## DATASET EXCERPTS

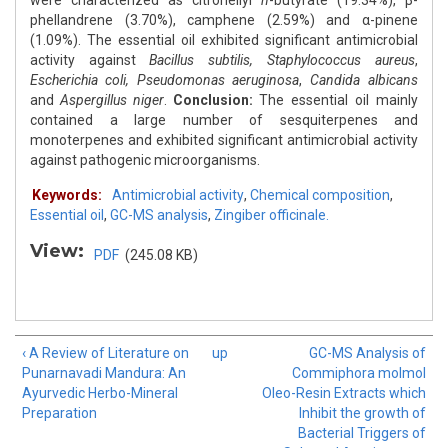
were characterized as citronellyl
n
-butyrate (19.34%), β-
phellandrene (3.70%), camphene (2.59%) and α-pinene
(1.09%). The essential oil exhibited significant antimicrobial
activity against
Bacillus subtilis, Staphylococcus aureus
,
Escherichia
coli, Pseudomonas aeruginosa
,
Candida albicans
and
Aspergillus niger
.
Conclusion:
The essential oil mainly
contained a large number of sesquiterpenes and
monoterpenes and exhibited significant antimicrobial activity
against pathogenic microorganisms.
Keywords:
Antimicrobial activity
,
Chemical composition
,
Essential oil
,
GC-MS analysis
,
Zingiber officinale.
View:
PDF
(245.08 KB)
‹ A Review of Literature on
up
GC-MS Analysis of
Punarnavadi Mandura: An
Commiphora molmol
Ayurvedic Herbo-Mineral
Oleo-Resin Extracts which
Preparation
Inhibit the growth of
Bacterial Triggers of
==
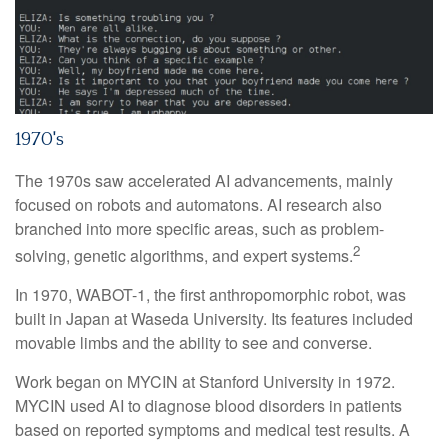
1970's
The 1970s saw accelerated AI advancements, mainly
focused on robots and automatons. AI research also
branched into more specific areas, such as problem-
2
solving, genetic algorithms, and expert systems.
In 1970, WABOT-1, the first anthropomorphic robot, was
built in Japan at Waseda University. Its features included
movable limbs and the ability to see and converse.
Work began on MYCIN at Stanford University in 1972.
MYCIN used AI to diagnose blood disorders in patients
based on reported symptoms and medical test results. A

## PROBLEM DETAILS
Using the listing above, copy exactly the line that contains "Candida albicans", the line that contains "(245.08 KB)", and each line that falls between them.

## ANSWER TO THIS EXERCISE
Candida albicans
and
Aspergillus niger
.
Conclusion:
The essential oil mainly
contained a large number of sesquiterpenes and
monoterpenes and exhibited significant antimicrobial activity
against pathogenic microorganisms.
Keywords:
Antimicrobial activity
,
Chemical composition
,
Essential oil
,
GC-MS analysis
,
Zingiber officinale.
View:
PDF
(245.08 KB)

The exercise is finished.